What to produce:
Arrange the lines below as a JSON list of strings, one string per line, with blank lines dropped. Leave the pictures out.

The data:

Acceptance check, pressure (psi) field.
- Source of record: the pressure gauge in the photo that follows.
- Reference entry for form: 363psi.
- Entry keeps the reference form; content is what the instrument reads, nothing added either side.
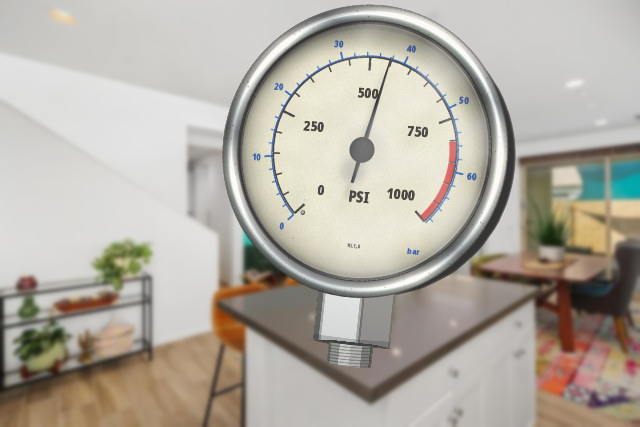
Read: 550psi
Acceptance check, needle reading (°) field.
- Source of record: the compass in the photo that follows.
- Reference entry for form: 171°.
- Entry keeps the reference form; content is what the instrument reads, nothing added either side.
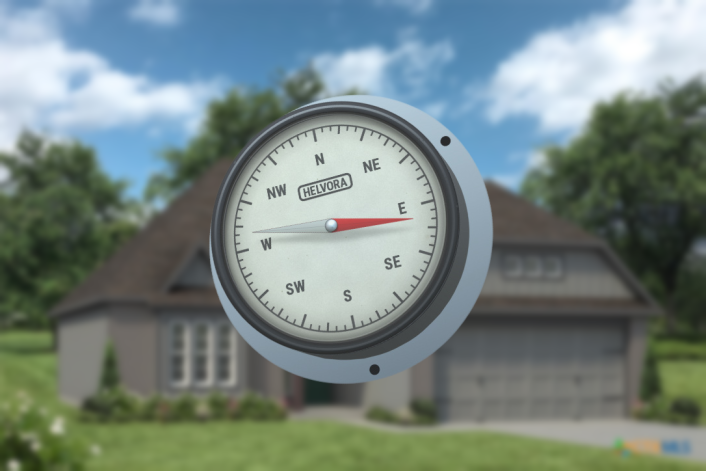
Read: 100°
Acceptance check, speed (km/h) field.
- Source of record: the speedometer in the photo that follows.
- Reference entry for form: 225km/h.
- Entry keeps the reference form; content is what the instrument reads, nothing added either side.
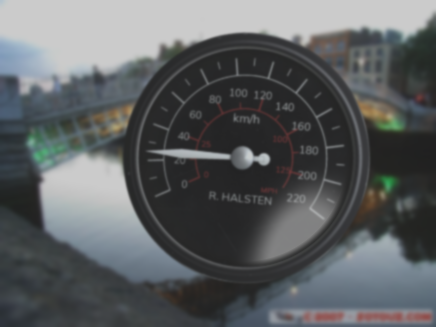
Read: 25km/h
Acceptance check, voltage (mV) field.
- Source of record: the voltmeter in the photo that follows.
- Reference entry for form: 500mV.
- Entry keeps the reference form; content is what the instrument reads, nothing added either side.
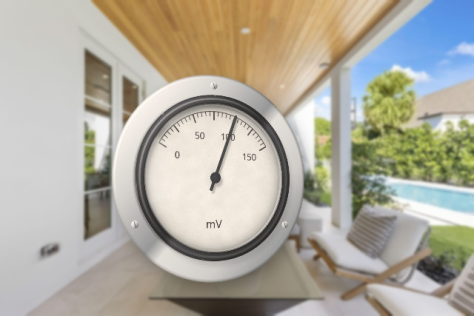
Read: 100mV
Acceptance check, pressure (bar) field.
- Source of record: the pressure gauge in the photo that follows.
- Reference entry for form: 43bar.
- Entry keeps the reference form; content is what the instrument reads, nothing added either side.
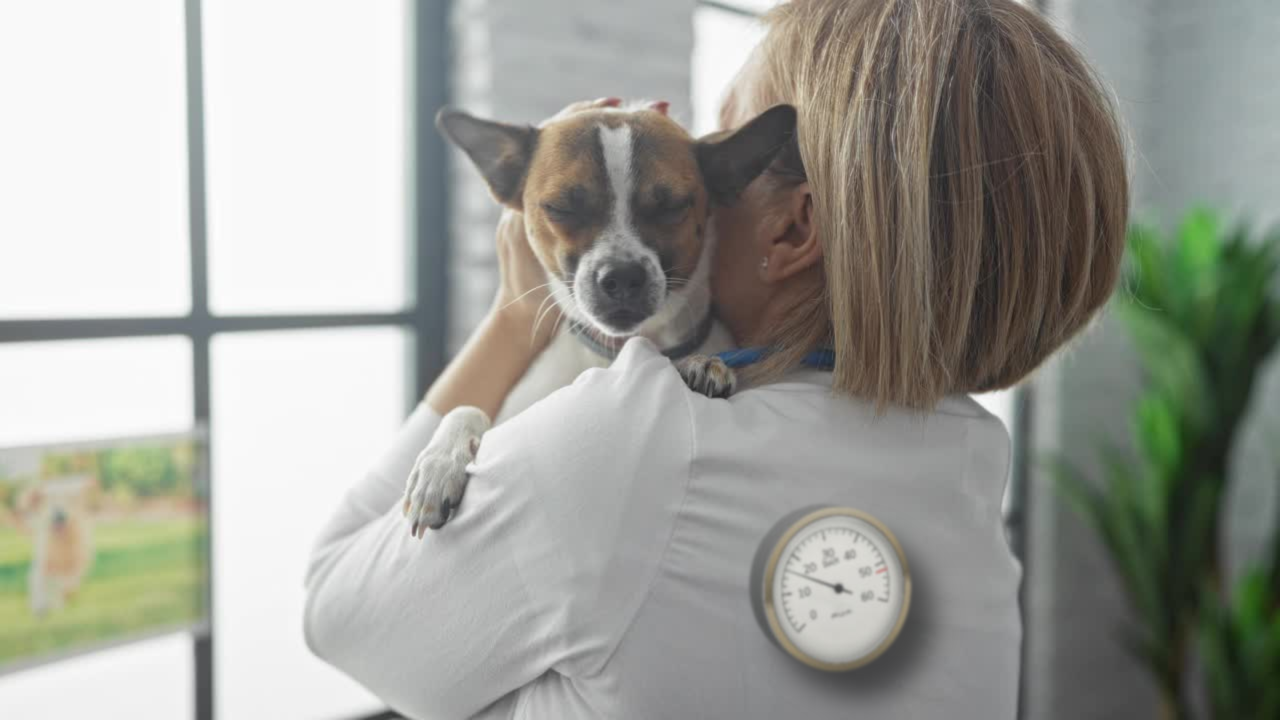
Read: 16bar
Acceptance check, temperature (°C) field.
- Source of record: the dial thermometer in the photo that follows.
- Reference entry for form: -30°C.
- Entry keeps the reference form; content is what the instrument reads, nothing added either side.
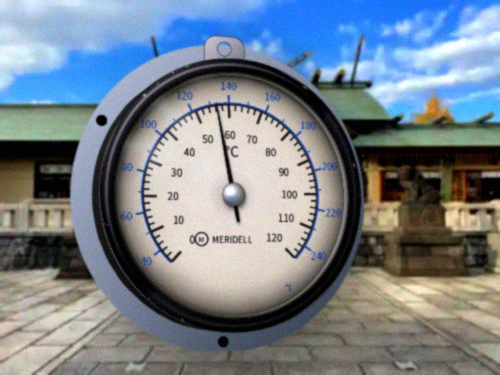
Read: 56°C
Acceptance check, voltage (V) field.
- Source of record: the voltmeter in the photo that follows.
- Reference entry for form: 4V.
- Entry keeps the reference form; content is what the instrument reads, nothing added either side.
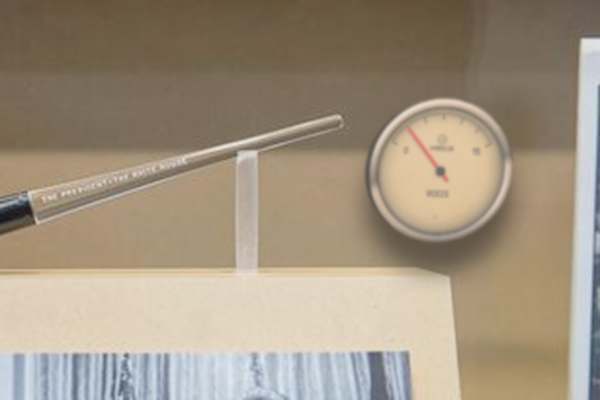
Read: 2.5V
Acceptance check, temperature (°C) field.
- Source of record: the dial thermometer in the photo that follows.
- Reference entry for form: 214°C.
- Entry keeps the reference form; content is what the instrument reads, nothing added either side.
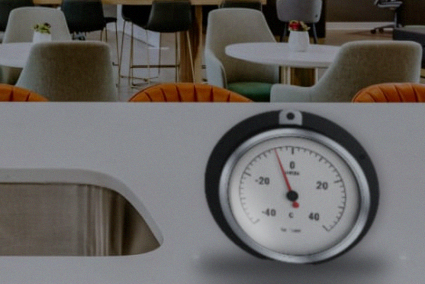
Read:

Answer to this exercise:
[
  "Acceptance check, pressure (psi) field.",
  "- Source of record: the pressure gauge in the photo that follows.",
  "- Reference entry for form: 363psi.",
  "- Entry keeps the reference form; content is what the instrument reads, nothing added either side.",
  "Read: 550psi",
  "Acceptance check, needle reading (°) field.",
  "- Source of record: the compass in the photo that follows.",
  "- Reference entry for form: 171°.",
  "- Entry keeps the reference form; content is what the instrument reads, nothing added either side.",
  "Read: 100°",
  "Acceptance check, speed (km/h) field.",
  "- Source of record: the speedometer in the photo that follows.",
  "- Reference entry for form: 225km/h.",
  "- Entry keeps the reference form; content is what the instrument reads, nothing added either side.",
  "Read: 25km/h",
  "Acceptance check, voltage (mV) field.",
  "- Source of record: the voltmeter in the photo that follows.",
  "- Reference entry for form: 500mV.",
  "- Entry keeps the reference form; content is what the instrument reads, nothing added either side.",
  "Read: 100mV",
  "Acceptance check, pressure (bar) field.",
  "- Source of record: the pressure gauge in the photo that follows.",
  "- Reference entry for form: 43bar.",
  "- Entry keeps the reference form; content is what the instrument reads, nothing added either side.",
  "Read: 16bar",
  "Acceptance check, temperature (°C) field.",
  "- Source of record: the dial thermometer in the photo that follows.",
  "- Reference entry for form: -30°C.",
  "- Entry keeps the reference form; content is what the instrument reads, nothing added either side.",
  "Read: 56°C",
  "Acceptance check, voltage (V) field.",
  "- Source of record: the voltmeter in the photo that follows.",
  "- Reference entry for form: 4V.",
  "- Entry keeps the reference form; content is what the instrument reads, nothing added either side.",
  "Read: 2.5V",
  "Acceptance check, temperature (°C) field.",
  "- Source of record: the dial thermometer in the photo that follows.",
  "- Reference entry for form: 214°C.",
  "- Entry keeps the reference form; content is what the instrument reads, nothing added either side.",
  "Read:"
]